Think about what you know about how a monsoon system works: moisture evaporates from the oceans; it accumulates in the air; wind and weather systems move this accumulated moisture; pressure systems and heat cause it to rain.

Traditionally, this has been seen as a rather smooth and gradual process.

So far, so familiar.

Except now, it turns out that the air itself has memory, of a kind. And that memory exists in the form of moisture or water vapour that can persist far longer than was previously thought — and exist and persist entirely independent of the oceans.

This “memory” can impact a monsoon system in ways that are entirely independent of the monsoon system too.

It can even serve as a tipping point, precipitating downpours and extending dry spells.

These rather pathbreaking findings were published by climate scientists Anja Katzenberger and Anders Levermann of Germany’s Potsdam Institute for Climate Impact Research, in the journal PNAS, in May this year.

“In physics, memory refers to how a system can actually sustain a (physical) state,” Levermann says. “Memory and stability are strongly interlinked in physics. While if you have a dissipative system like the atmosphere which has weather systems pushing it out, variability is very common. So, atmosphere was traditionally considered to be a system without ‘memory’. This is turning out to not be the case.”

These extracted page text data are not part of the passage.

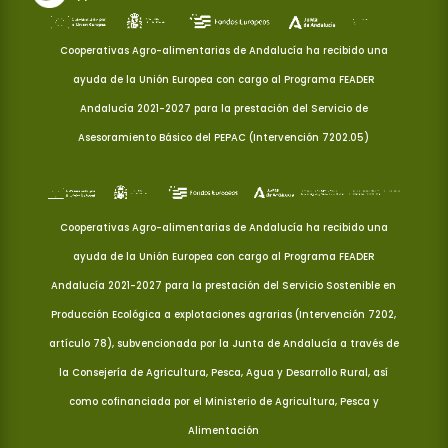
Cooperativas Agro-alimentarias de Andalucía ha recibido una
ayuda de la Unión Europea con cargo al Programa FEADER
Andalucía 2021-2027 para la prestación del Servicio de
Asesoramiento Básico del PEPAC (Intervención 7202.05)
Cooperativas Agro-alimentarias de Andalucía ha recibido una
ayuda de la Unión Europea con cargo al Programa FEADER
Andalucía 2021-2027 para la prestación del Servicio Sostenible en
Producción Ecológica a explotaciones agrarias (Intervención 7202,
artículo 78), subvencionada por la Junta de Andalucía a través de
la Consejería de Agricultura, Pesca, Agua y Desarrollo Rural, así
como cofinanciada por el Ministerio de Agricultura, Pesca y
Alimentación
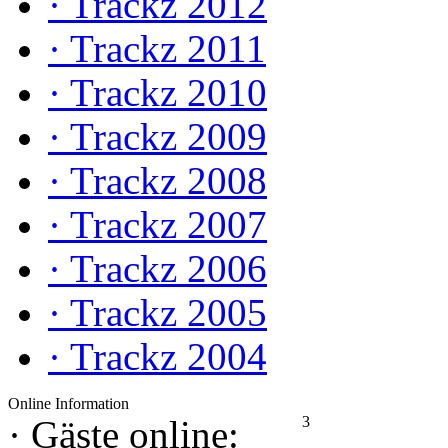
·
Trackz 2012
·
Trackz 2011
·
Trackz 2010
·
Trackz 2009
·
Trackz 2008
·
Trackz 2007
·
Trackz 2006
·
Trackz 2005
·
Trackz 2004
Online Information
3
·
Gäste online:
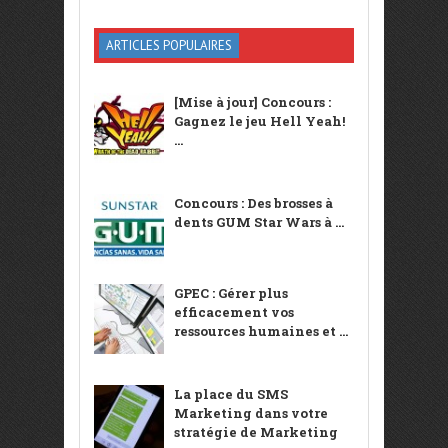
ARTICLES POPULAIRES
[Mise à jour] Concours :
Gagnez le jeu Hell Yeah!
...
Concours : Des brosses à
dents GUM Star Wars à ...
GPEC : Gérer plus
efficacement vos
ressources humaines et ...
La place du SMS
Marketing dans votre
stratégie de Marketing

The potential implications are immense.

Atmospheric memory is now being viewed as a factor with the ability to influence the behaviour of a monsoon system. Atmospheric memory could, under the right conditions, serve as an “on” or “off” switch for such a system.

And it can do all this independent of the oceans because the moisture retained as “memory” in the atmosphere typically accumulates during the thawing of Spring.

Amid the climate crisis, these new findings could also mean that prediction models (which have been struggling more than usual, amid changing monsoon patterns) will need to reassess the significance of a host of smaller variables: local evaporation rates, the presence of aerosols, etc.

“My hope is that this study can contribute to a better understanding of when a monsoon system is likely to turn ‘on’ or ‘off’,” says Levermann. “Potentially, we could also learn to better understand the internal dynamics of these massive weather systems.